[Required task]: Count the lines in the records below that contain the string "dist", and reply with the number alone.

[Working data]:
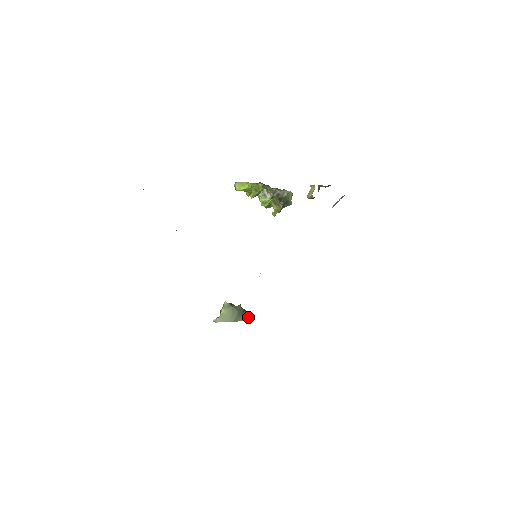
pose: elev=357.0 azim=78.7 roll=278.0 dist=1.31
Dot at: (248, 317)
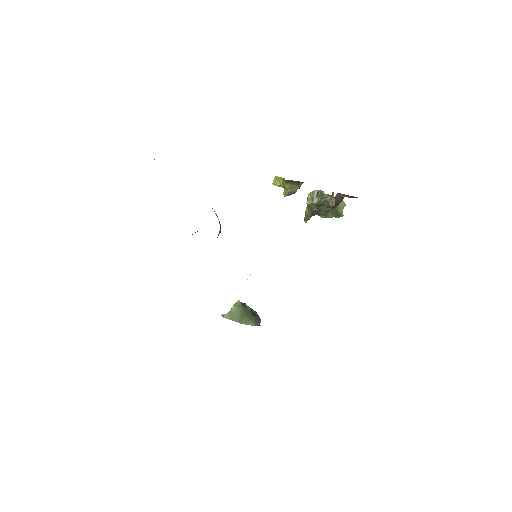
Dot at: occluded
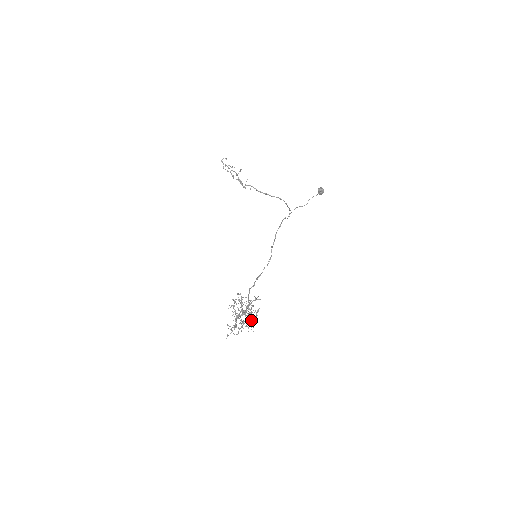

---

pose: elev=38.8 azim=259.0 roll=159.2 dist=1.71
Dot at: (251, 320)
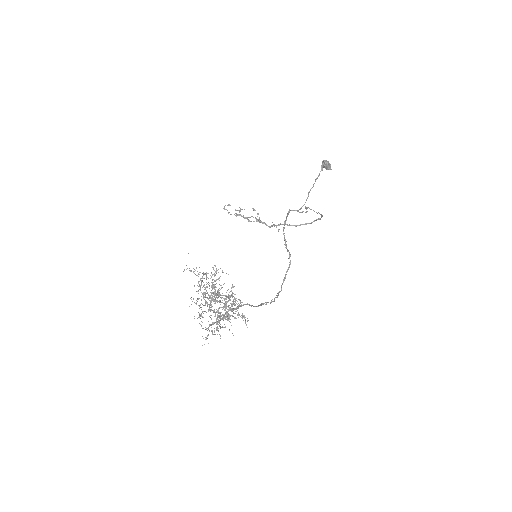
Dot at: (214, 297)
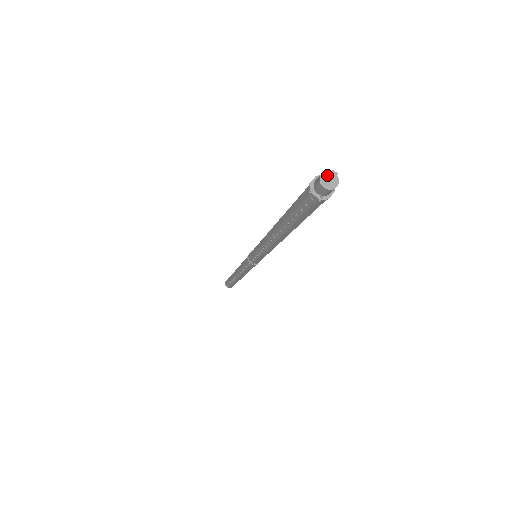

[Result of this exercise]: 2